**Task details:**
In the entries below, the lines from the one with "[/vc_column][/vc_row][vc_row][vc_column][vc_column_text]" through the one with "hospitals, outpatient surgery" are to be copied exactly; both ends count.

==== Dataset

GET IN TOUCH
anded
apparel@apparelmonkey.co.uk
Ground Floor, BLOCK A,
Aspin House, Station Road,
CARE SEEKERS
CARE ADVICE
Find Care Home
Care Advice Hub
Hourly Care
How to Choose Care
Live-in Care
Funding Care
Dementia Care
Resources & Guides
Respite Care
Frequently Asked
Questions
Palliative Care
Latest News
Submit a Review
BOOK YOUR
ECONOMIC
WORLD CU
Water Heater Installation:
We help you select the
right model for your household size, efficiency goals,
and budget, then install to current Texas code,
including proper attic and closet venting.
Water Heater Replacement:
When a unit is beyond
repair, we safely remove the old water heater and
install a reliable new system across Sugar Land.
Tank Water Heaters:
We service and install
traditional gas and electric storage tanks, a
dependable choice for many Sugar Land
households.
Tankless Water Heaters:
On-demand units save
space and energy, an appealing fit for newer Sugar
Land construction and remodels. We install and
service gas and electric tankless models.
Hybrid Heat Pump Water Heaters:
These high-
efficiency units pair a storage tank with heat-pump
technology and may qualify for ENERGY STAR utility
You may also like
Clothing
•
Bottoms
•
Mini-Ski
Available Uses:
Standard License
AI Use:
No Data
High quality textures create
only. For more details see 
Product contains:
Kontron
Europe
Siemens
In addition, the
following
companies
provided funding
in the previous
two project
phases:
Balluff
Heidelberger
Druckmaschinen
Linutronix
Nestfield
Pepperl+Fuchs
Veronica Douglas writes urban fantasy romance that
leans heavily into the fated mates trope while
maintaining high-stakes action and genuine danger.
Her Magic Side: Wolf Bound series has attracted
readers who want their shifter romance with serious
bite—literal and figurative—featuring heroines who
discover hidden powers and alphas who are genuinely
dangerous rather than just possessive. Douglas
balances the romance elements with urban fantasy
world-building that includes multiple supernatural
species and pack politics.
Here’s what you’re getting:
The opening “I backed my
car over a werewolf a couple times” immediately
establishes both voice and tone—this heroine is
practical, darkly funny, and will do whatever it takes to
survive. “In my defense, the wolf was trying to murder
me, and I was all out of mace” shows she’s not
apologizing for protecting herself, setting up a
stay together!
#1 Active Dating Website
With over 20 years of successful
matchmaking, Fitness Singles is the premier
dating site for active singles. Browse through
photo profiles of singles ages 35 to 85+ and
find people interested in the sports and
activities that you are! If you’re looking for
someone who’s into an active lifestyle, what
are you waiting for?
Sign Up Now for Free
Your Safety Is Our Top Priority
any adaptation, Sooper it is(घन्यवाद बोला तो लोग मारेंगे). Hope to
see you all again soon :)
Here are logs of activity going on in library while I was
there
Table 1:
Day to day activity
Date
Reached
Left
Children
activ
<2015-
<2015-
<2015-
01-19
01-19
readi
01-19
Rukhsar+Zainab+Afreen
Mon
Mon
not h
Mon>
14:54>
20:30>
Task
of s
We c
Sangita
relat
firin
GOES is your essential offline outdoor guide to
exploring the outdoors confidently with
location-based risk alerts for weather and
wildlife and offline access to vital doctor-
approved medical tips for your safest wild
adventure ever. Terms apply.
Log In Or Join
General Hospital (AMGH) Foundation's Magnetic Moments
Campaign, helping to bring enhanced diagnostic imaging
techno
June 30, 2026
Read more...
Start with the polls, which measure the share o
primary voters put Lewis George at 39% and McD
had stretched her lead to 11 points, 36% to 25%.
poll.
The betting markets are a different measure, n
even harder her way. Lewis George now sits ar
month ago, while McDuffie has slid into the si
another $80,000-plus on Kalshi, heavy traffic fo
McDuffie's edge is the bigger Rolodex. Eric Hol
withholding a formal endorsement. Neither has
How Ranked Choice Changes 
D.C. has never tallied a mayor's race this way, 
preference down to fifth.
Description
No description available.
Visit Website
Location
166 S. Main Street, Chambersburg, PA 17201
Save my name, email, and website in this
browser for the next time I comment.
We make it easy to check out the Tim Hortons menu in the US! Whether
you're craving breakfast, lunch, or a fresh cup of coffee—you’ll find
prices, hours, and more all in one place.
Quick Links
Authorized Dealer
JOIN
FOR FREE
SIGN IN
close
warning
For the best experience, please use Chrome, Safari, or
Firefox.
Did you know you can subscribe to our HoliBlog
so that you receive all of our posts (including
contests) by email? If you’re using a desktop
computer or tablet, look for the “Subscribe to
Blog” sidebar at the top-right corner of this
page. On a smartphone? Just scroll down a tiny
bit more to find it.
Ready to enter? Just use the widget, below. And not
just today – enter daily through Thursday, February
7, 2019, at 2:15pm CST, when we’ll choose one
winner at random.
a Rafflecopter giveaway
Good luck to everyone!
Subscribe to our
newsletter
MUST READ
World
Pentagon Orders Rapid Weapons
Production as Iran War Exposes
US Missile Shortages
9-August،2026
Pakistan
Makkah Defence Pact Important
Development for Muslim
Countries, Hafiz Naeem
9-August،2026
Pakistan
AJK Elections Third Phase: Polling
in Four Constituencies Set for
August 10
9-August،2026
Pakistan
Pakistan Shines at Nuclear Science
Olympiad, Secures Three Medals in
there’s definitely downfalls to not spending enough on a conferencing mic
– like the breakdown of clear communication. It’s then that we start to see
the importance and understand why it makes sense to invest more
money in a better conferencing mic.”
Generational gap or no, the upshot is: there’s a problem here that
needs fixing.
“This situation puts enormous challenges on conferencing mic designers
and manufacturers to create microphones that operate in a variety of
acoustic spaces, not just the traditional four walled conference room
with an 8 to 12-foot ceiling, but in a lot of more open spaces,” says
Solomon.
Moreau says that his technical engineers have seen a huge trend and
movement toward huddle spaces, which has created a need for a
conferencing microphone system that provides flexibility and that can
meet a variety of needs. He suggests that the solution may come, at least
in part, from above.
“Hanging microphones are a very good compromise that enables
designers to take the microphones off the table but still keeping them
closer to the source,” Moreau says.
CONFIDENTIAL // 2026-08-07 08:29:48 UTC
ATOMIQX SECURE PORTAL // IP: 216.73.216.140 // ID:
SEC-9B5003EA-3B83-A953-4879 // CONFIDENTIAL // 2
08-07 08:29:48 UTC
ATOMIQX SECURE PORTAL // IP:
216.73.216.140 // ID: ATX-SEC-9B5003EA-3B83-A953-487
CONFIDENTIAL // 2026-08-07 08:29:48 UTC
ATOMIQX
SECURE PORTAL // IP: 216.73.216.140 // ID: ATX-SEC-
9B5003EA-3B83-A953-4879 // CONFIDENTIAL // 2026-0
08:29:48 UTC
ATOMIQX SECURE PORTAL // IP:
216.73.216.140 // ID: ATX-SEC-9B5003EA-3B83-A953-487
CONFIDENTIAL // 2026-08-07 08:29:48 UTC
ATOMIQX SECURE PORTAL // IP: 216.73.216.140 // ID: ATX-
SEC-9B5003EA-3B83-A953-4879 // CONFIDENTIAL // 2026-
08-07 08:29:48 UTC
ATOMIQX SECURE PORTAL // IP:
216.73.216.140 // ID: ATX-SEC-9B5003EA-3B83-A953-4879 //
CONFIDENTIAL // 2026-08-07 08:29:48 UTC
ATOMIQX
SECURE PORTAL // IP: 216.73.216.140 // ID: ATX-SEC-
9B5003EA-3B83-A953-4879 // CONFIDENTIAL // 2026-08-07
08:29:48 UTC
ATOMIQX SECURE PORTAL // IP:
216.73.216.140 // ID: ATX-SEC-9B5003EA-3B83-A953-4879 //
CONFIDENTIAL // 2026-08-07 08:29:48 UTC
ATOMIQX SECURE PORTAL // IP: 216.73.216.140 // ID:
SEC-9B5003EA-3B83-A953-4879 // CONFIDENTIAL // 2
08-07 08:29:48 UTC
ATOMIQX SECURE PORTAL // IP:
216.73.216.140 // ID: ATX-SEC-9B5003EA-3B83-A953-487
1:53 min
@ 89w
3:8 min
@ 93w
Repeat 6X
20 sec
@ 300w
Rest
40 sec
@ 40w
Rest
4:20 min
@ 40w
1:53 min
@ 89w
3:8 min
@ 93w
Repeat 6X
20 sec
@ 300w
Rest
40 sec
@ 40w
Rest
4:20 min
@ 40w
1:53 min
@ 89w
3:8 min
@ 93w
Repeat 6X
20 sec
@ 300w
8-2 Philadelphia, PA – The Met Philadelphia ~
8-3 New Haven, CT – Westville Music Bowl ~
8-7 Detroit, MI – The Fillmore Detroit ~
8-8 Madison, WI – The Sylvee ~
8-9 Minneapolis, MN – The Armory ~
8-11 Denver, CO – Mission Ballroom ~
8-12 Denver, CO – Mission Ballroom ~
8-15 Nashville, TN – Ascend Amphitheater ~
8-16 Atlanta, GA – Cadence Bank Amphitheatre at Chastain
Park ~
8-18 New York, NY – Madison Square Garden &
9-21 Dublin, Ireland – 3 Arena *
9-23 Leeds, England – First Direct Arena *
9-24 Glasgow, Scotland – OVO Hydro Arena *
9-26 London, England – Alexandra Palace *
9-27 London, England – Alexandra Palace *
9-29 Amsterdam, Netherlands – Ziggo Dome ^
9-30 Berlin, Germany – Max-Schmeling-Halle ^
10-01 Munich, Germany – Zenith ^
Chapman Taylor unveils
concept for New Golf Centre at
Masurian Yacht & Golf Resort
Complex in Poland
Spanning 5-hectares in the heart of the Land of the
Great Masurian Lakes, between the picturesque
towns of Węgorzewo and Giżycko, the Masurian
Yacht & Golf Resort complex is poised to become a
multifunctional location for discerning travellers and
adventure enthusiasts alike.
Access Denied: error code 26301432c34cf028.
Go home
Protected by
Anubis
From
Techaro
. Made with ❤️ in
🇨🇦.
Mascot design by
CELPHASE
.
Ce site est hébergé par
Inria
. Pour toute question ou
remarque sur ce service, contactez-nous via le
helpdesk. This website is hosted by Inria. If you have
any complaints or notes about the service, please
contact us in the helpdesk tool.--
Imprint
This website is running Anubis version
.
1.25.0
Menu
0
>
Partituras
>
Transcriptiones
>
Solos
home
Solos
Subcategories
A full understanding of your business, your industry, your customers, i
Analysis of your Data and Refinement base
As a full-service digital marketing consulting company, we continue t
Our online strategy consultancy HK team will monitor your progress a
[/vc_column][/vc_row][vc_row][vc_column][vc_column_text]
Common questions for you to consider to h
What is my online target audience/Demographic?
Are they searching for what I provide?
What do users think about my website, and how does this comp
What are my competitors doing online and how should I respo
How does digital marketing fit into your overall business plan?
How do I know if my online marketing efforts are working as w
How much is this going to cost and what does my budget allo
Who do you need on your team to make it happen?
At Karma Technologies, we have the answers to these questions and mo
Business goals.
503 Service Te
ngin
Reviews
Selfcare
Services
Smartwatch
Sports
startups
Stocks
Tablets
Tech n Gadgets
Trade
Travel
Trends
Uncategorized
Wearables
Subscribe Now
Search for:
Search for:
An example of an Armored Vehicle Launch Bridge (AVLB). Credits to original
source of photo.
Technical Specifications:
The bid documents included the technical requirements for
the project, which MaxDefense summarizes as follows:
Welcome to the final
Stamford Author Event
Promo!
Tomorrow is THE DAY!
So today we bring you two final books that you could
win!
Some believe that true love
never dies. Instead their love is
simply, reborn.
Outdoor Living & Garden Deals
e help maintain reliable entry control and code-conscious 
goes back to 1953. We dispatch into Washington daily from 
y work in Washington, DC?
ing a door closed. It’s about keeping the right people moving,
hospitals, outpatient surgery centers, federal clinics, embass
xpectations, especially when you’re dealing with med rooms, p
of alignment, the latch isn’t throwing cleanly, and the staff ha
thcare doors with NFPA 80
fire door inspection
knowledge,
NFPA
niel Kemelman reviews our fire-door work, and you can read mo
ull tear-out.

========

**Solution to the problem:**
[/vc_column][/vc_row][vc_row][vc_column][vc_column_text]
Common questions for you to consider to h
What is my online target audience/Demographic?
Are they searching for what I provide?
What do users think about my website, and how does this comp
What are my competitors doing online and how should I respo
How does digital marketing fit into your overall business plan?
How do I know if my online marketing efforts are working as w
How much is this going to cost and what does my budget allo
Who do you need on your team to make it happen?
At Karma Technologies, we have the answers to these questions and mo
Business goals.
503 Service Te
ngin
Reviews
Selfcare
Services
Smartwatch
Sports
startups
Stocks
Tablets
Tech n Gadgets
Trade
Travel
Trends
Uncategorized
Wearables
Subscribe Now
Search for:
Search for:
An example of an Armored Vehicle Launch Bridge (AVLB). Credits to original
source of photo.
Technical Specifications:
The bid documents included the technical requirements for
the project, which MaxDefense summarizes as follows:
Welcome to the final
Stamford Author Event
Promo!
Tomorrow is THE DAY!
So today we bring you two final books that you could
win!
Some believe that true love
never dies. Instead their love is
simply, reborn.
Outdoor Living & Garden Deals
e help maintain reliable entry control and code-conscious 
goes back to 1953. We dispatch into Washington daily from 
y work in Washington, DC?
ing a door closed. It’s about keeping the right people moving,
hospitals, outpatient surgery centers, federal clinics, embass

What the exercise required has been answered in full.